**** THE INPUT
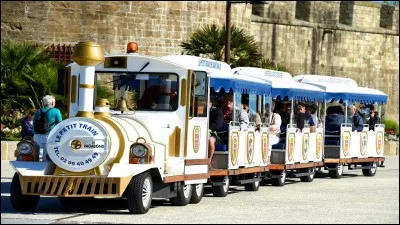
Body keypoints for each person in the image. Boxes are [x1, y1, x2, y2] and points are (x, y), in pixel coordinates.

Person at [33, 95, 63, 161]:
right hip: (49, 136)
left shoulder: (38, 111)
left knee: (37, 155)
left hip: (37, 136)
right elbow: (60, 124)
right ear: (52, 103)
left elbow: (34, 123)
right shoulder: (56, 111)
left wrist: (35, 133)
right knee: (47, 157)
********
PROBLEM TO SOLVE: Give back every record exactly. Omit the pictures.

ANSWER BOX:
Body keypoints for each person in the image. Boxes are [x1, y1, x2, y2] and points are (x, y), in pixel coordinates.

Person at [33, 95, 63, 161]:
right hip: (49, 136)
left shoulder: (38, 111)
left knee: (37, 155)
left hip: (37, 136)
right elbow: (60, 124)
right ear: (52, 103)
left elbow: (34, 123)
right shoulder: (56, 111)
left wrist: (35, 133)
right knee: (47, 157)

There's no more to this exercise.